- Saved entries -
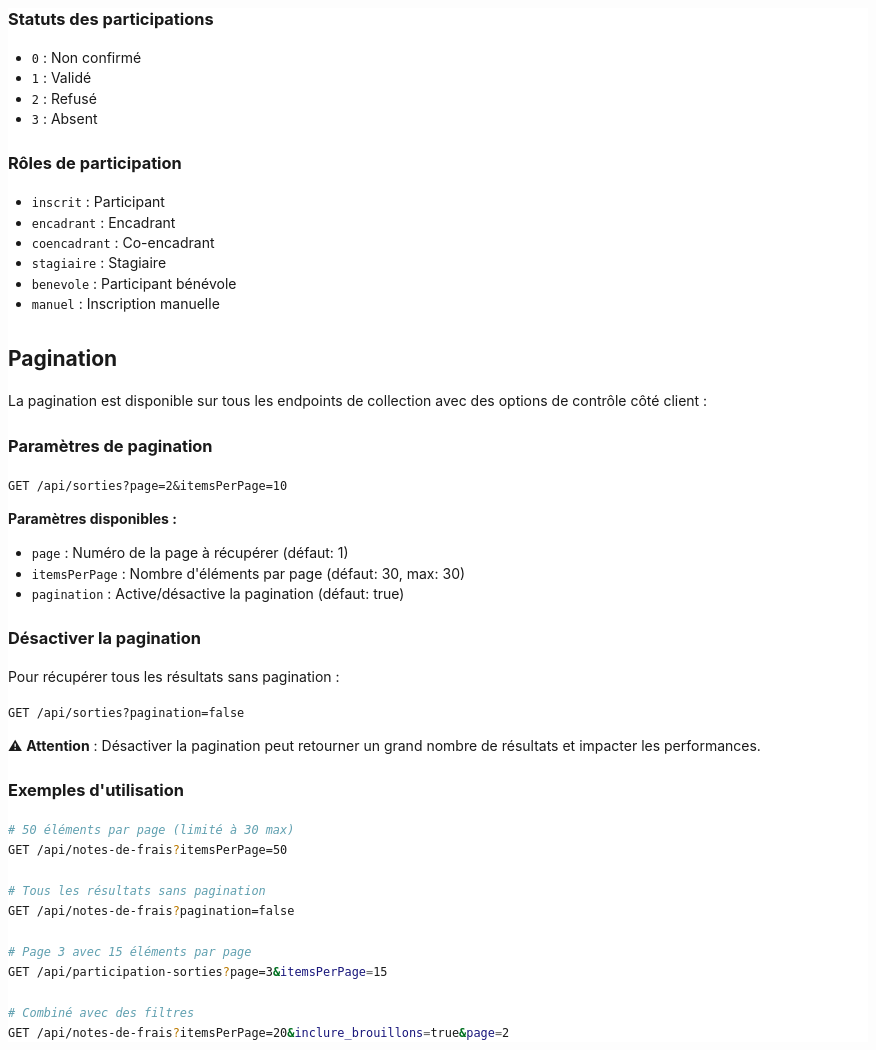 ### Statuts des participations
- `0` : Non confirmé
- `1` : Validé
- `2` : Refusé
- `3` : Absent

### Rôles de participation
- `inscrit` : Participant
- `encadrant` : Encadrant
- `coencadrant` : Co-encadrant
- `stagiaire` : Stagiaire
- `benevole` : Participant bénévole
- `manuel` : Inscription manuelle

## Pagination

La pagination est disponible sur tous les endpoints de collection avec des options de contrôle côté client :

### Paramètres de pagination

```http
GET /api/sorties?page=2&itemsPerPage=10
```

**Paramètres disponibles :**
- `page` : Numéro de la page à récupérer (défaut: 1)
- `itemsPerPage` : Nombre d'éléments par page (défaut: 30, max: 30)
- `pagination` : Active/désactive la pagination (défaut: true)

### Désactiver la pagination

Pour récupérer tous les résultats sans pagination :

```http
GET /api/sorties?pagination=false
```

⚠️ **Attention** : Désactiver la pagination peut retourner un grand nombre de résultats et impacter les performances.

### Exemples d'utilisation

```bash
# 50 éléments par page (limité à 30 max)
GET /api/notes-de-frais?itemsPerPage=50

# Tous les résultats sans pagination
GET /api/notes-de-frais?pagination=false

# Page 3 avec 15 éléments par page
GET /api/participation-sorties?page=3&itemsPerPage=15

# Combiné avec des filtres
GET /api/notes-de-frais?itemsPerPage=20&inclure_brouillons=true&page=2
```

- Activity -
Among the entries, how many lines include the word "récupérer"? Give only the number.

- Written response -
2